B-Fetch: Improving Future Computer System Energy-Efficiency and Performance and through Efficient and Accurate Memory System Speculation

As in many fields, energy efficiency has become a first order design
constraint in modern computer system design. A recent report by
J. Koomey of the Lawrence Berkeley National Laboratory estimated that
datacenter computing is now consuming ~2% of global power generation,
and growing at a 16% annual rate. To deal with this problem, many
computer manufacturers have gone to chip-multiprocessor designs, or
CPU chip designs with many processor cores, as a way to lower power
consumption. This lower power consumption, however, has come with
some cost to performance of individual threads.

Programs written in high-level languages, such as C++ and Java, are
compiled into a machine-specific assembly language.
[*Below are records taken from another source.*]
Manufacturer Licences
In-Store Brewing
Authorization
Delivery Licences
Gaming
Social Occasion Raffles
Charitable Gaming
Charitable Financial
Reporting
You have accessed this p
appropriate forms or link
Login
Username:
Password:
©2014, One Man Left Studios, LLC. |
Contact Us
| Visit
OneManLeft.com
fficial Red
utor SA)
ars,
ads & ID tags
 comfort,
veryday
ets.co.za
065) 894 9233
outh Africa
In assembly, data
movement between the main memory and the processor is explicit and
often forms a bottleneck for performance. Chip-multiprocessors place
an even greater demand on the memory system that previous generation
uni-core processors, while at the same time avoiding many of the
power-hungry speculative techniques that older uni-processors used to
alleviate memory latency. Data-prefetching, speculatively requesting
data before it is needed, so that when it is requested by the program
it is already available, is a well known technique to alleviate the
effect of memory system latency on performance. Many data-prefetching
schemes, however, either require a high overhead in power and area or
do not perform particularly well across all applications.
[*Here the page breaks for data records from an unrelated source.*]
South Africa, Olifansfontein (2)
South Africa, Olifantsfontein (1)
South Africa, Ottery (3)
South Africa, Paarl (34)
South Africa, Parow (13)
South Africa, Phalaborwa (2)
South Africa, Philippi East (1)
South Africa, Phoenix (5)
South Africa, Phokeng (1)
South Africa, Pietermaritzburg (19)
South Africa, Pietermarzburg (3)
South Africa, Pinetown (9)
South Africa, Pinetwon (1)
A novel data-prefetching scheme was recently proposed by Reena Panda,
a graduate student at Texas A&M, her advisor Dr. Paul V. Gratz and
their collaborator Dr. Daniel Jiménez at UTSA. This scheme, known as
B-Fetch is a “prefetching mechanism for light weight, in-order
processors that leverages a combination of control path speculation
and effective address value speculation.” This unique approach yields
better performance, at approximately 1/3 the power and area of prior
best-of-class data-prefetching schemes.


Panda, Gratz and Jiménez detail their innovative method in an article
entitled “B-Fetch: Branch Prediction Directed Prefetching for In-Order
Processors,” published in the Journal, IEEE Computer Architecture
Letters, last year. After examination by a selections committee,
Panda, Gratz and Jiménez’s article was one of four chosen to receive
the award of “Best Papers from IEEE Computer Architecture Letters”
from 2011, and will be featured during a special session during the
The 18th IEEE International Symposium on High Performance Computer

After the completion of her M.S., Panda accepted a job with Oracle,
where she is currently working as a processor design engineer.